For Rudberg, beauty is a daily act of self-creation. “The older I’ve gotten, the more comfortable I’ve become using beauty to feel stronger, cooler — like I can express myself the way I want to,” he said. “It changes how I feel from the inside out.” His Miami night-out look? “Light, natural, bronzed, and glowy,” he grinned. “Smelling really good, of course.”
The idea that beauty should be genderless isn’t new, but in Omar’s world, it’s non-negotiable. “Growing up, I loved makeup, but I felt shame walking into stores because I was a guy,” he recalled. “It shouldn’t be a big deal. I love that now we’re seeing more guys in campaigns, more kinds of people using beauty in public. It’s not dramatic — it’s just reality.”




Reality, though, got a cinematic twist at the YSL Beauty Love Club, an after-dark affair where the energy pulsed as hard as the beats. The space glowed under hypnotic lighting and surreal digital projections that crawled across the walls like neon brushstrokes. Three DJs set the tempo before Rüfüs Du Sol hit the decks for a surprise set that sent stilettos flying. Nicole Richie arrived in a skin-tight black dress carved with razor-sharp cutouts, all confidence and glossed cheekbones. Lila Moss floated through the crowd in a sleek pencil skirt and halter from Anthony Vaccarello’s latest for Saint Laurent — equal parts ingénue and icon. Precious Lee brought the drama and looked like the final boss in a beauty video game — sharp liner, and even sharper aura. With a black dress code and a room full of smoky eyes and high-shine lips, the night felt part club, part art installation, part glossy fever dream — with one clear message: beauty is a game, and everyone’s invited to play.

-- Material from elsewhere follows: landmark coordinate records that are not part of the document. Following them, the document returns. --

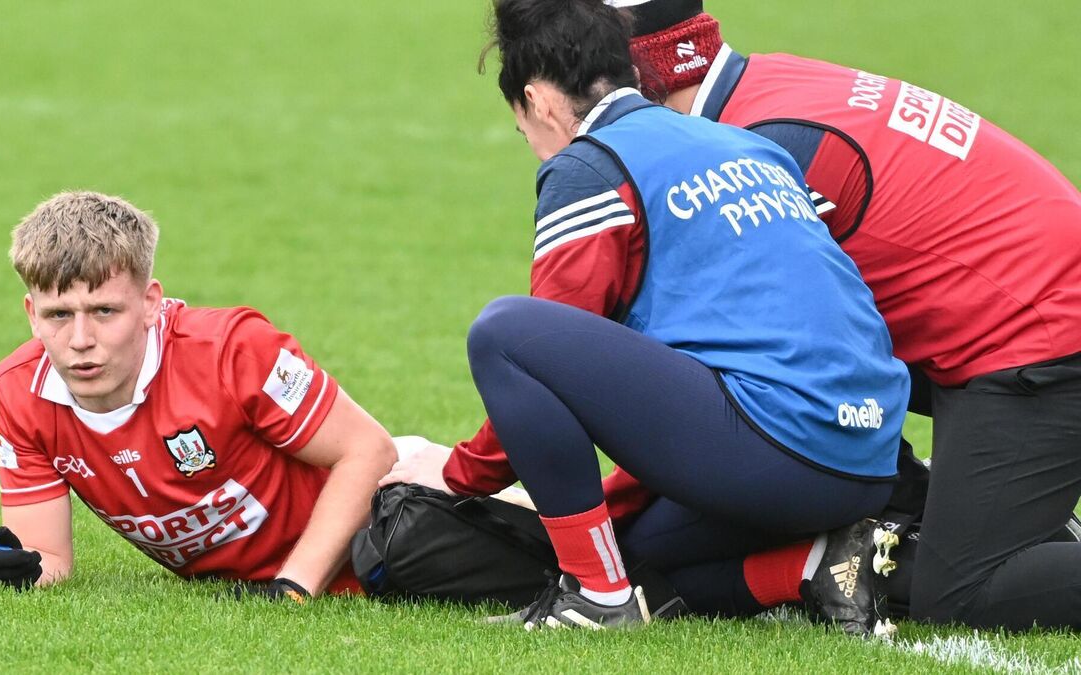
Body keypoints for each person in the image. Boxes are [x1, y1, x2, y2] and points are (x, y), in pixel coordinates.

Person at [383, 0, 909, 634]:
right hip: (866, 459)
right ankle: (815, 564)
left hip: (777, 450)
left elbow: (543, 348)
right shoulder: (743, 140)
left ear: (539, 102)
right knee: (635, 556)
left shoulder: (589, 166)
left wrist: (455, 474)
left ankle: (595, 598)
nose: (533, 146)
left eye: (523, 129)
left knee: (505, 333)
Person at [597, 0, 1081, 631]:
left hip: (1039, 339)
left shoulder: (761, 150)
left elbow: (756, 373)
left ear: (633, 84)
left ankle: (983, 510)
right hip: (1016, 314)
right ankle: (964, 501)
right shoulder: (764, 85)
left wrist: (594, 513)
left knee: (960, 595)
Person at [0, 191, 396, 599]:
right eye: (59, 315)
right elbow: (49, 556)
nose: (80, 339)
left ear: (150, 303)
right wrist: (17, 569)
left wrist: (294, 586)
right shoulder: (20, 389)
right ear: (31, 314)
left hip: (393, 532)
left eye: (104, 311)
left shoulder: (231, 350)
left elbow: (369, 450)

Between the fig-infused plumping gloss (juicy, mango-scented, spiked with just enough ginger oil to make lips tingle) and the swipe-anywhere blush, this wasn’t your standard beauty launch — it was a cultural drop. YSL Beauty isn’t riding the wave; it’s the one setting it in motion. Of course, the buzz didn’t stop at the Miami pop-up. Remember the Dua Lipa campaign? A perfect harmony of sex appeal and self-expression — it was clear then, and it’s clear now: YSL Beauty is always ahead of the curve.
As for Omar? He’s off to Los Angeles, London, Stockholm, and the studio, finishing his next album. But before heading out, he left me with a truth bomb: “My lip product? I carry four at all times. And curl cream. I can’t live without those.” (The fourth lip? Probably another LOVESHINE, if I had to guess.)
The whole weekend proved what YSL Beauty has long understood: that beauty isn’t just about looking good — it’s about feeling in control. Feeling like yourself. Feeling like you could walk into any room — glossed, bronzed, and unapologetically you — and take up space. I even had my own moment experimenting with a smoky-eye look for the Love Club, channeling a bit of that fierce confidence.
Because in 2025, the glow is personal. And if you’re not playing the game on your own terms, what’s the point?